We present two variants of this task:
- Normal navigate: set in a random biome
- Extreme hills navigate: set in the “extreme hills” biome, requiring the agent to climb and bypass steep terrain.
In both cases, the agent is given a sparse reward (+100 upon reaching the goal, at which point the episode terminates). We also support dense reward-shaped version of Navigate, in which you are given a reward every tick for how much closer (or negative reward for farther) you get to the target.
In treechop, the agent must collect as much wood as possible. This replicates a common scenario in Minecraft, as is necessary to craft a large amount of items in the game, and is a key resource in Minecraft.
The agent begins in a forest biome (near many trees) and with an iron axe for cutting trees. The agent is given +1 reward for obtaining each unit of wood, and the episode terminates once the agent obtains 64 units.

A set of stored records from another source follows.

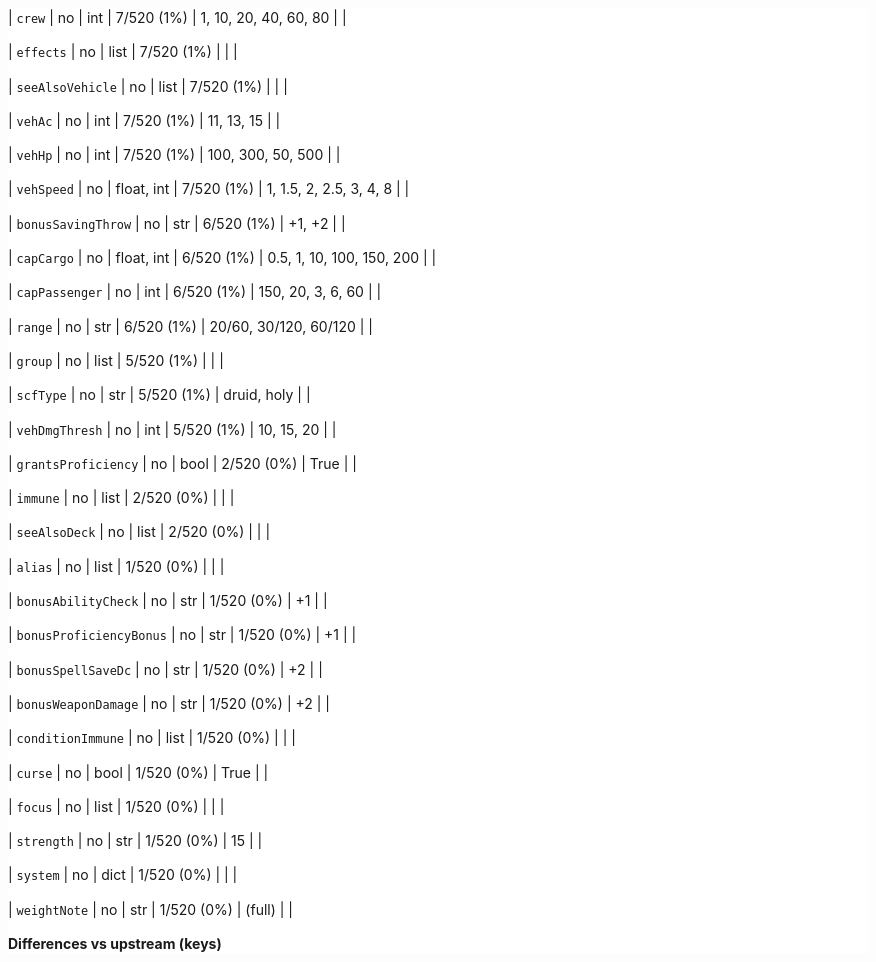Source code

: | `crew` | no | int | 7/520 (1%) | 1, 10, 20, 40, 60, 80 |  |

| `effects` | no | list | 7/520 (1%) |  |  |

| `seeAlsoVehicle` | no | list | 7/520 (1%) |  |  |

| `vehAc` | no | int | 7/520 (1%) | 11, 13, 15 |  |

| `vehHp` | no | int | 7/520 (1%) | 100, 300, 50, 500 |  |

| `vehSpeed` | no | float, int | 7/520 (1%) | 1, 1.5, 2, 2.5, 3, 4, 8 |  |

| `bonusSavingThrow` | no | str | 6/520 (1%) | +1, +2 |  |

| `capCargo` | no | float, int | 6/520 (1%) | 0.5, 1, 10, 100, 150, 200 |  |

| `capPassenger` | no | int | 6/520 (1%) | 150, 20, 3, 6, 60 |  |

| `range` | no | str | 6/520 (1%) | 20/60, 30/120, 60/120 |  |

| `group` | no | list | 5/520 (1%) |  |  |

| `scfType` | no | str | 5/520 (1%) | druid, holy |  |

| `vehDmgThresh` | no | int | 5/520 (1%) | 10, 15, 20 |  |

| `grantsProficiency` | no | bool | 2/520 (0%) | True |  |

| `immune` | no | list | 2/520 (0%) |  |  |

| `seeAlsoDeck` | no | list | 2/520 (0%) |  |  |

| `alias` | no | list | 1/520 (0%) |  |  |

| `bonusAbilityCheck` | no | str | 1/520 (0%) | +1 |  |

| `bonusProficiencyBonus` | no | str | 1/520 (0%) | +1 |  |

| `bonusSpellSaveDc` | no | str | 1/520 (0%) | +2 |  |

| `bonusWeaponDamage` | no | str | 1/520 (0%) | +2 |  |

| `conditionImmune` | no | list | 1/520 (0%) |  |  |

| `curse` | no | bool | 1/520 (0%) | True |  |

| `focus` | no | list | 1/520 (0%) |  |  |

| `strength` | no | str | 1/520 (0%) | 15 |  |

| `system` | no | dict | 1/520 (0%) |  |  |

| `weightNote` | no | str | 1/520 (0%) | (full) |  |



**Differences vs upstream (keys)**



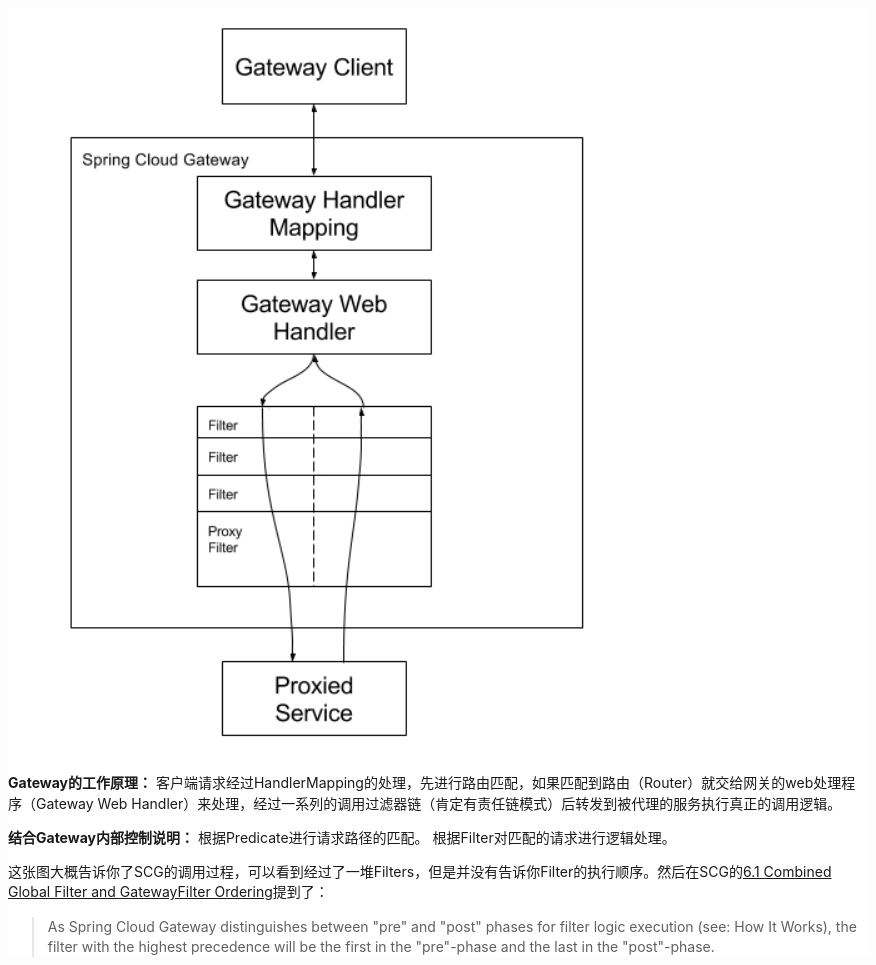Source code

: ![image-20210208094411481](Gateway.assets/image-20210208094411481.png)

**Gateway的工作原理：**
客户端请求经过HandlerMapping的处理，先进行路由匹配，如果匹配到路由（Router）就交给网关的web处理程序（Gateway Web Handler）来处理，经过一系列的调用过滤器链（肯定有责任链模式）后转发到被代理的服务执行真正的调用逻辑。

**结合Gateway内部控制说明：**
根据Predicate进行请求路径的匹配。
根据Filter对匹配的请求进行逻辑处理。

这张图大概告诉你了SCG的调用过程，可以看到经过了一堆Filters，但是并没有告诉你Filter的执行顺序。然后在SCG的[6.1 Combined Global Filter and GatewayFilter Ordering](https://cloud.spring.io/spring-cloud-static/spring-cloud-gateway/2.1.1.RELEASE/single/spring-cloud-gateway.html#_combined_global_filter_and_gatewayfilter_ordering)提到了：

> As Spring Cloud Gateway distinguishes between "pre" and "post" phases for filter logic execution (see: How It Works), the filter with the highest precedence will be the first in the "pre"-phase and the last in the "post"-phase.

We include a number of related tasks which require the agent to obtain a more complex item. The agent begins in a random starting location without any items, matching the normal starting conditions for human players in Minecraft. Each task variant requires the agent to obtain one instance of a separate item, from a set of frequently used items:
- Iron pickaxe: a frequently used tool required for obtaining important raw materials
- Diamond: an item central to high-level Minecraft play with a lot of gameplay centering around their discovery
- Cooked meat: cooked meat of a (cow, chicken, sheep, or pig), which is necessary for survival in Minecraft. In this task, the agent is given a specific kind of meat to obtain
- Bed: made out of dye, wool, and wood, an item that is also vital to Minecraft survival. In this task, the agent is given a specific color of bed to create
Together, these items represent what a player would need to be able to survive and obtain access to further areas of the game.
In addition to data on specific, designed tasks, we provide data in "Survival." This is the standard open-ended game mode used by most players. Starting from a random location without any items, players formulate their own high-level goals and obtain items to complete these goals.
Since gameplay involves navigation and obtaining specific items, this data could also be used to train agents attempting to complete the other, structured tasks. There is no known reward function, and one must be extracted from examples of human play. Additionally, Survival is a multi-player setting where players may work cooperatively or play competitively.